• Exercise aim: Copy the material from its first line through the line with "scientific name: Anaplectoides prasina", changing every "common name" to "everyday name" and keeping everything else the same.

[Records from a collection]
_ _ _

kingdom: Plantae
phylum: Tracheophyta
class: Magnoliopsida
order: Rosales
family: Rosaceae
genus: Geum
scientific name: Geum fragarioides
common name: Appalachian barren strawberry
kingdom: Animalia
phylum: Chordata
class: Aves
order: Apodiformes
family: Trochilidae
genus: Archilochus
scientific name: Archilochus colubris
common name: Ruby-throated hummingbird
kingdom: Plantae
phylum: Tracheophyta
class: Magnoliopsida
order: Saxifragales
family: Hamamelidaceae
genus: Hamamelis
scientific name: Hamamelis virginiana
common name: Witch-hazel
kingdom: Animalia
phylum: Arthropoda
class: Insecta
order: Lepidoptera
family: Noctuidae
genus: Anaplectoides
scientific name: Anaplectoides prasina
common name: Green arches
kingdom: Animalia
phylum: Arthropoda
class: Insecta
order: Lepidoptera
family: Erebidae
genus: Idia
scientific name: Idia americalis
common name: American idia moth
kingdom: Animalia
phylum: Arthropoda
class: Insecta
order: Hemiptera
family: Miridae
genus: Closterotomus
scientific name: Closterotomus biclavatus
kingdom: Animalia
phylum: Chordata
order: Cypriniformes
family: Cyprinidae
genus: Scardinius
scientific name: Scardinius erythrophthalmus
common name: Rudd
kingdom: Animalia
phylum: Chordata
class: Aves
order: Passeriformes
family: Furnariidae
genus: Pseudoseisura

_ _ _

• Output below:
kingdom: Plantae
phylum: Tracheophyta
class: Magnoliopsida
order: Rosales
family: Rosaceae
genus: Geum
scientific name: Geum fragarioides
everyday name: Appalachian barren strawberry
kingdom: Animalia
phylum: Chordata
class: Aves
order: Apodiformes
family: Trochilidae
genus: Archilochus
scientific name: Archilochus colubris
everyday name: Ruby-throated hummingbird
kingdom: Plantae
phylum: Tracheophyta
class: Magnoliopsida
order: Saxifragales
family: Hamamelidaceae
genus: Hamamelis
scientific name: Hamamelis virginiana
everyday name: Witch-hazel
kingdom: Animalia
phylum: Arthropoda
class: Insecta
order: Lepidoptera
family: Noctuidae
genus: Anaplectoides
scientific name: Anaplectoides prasina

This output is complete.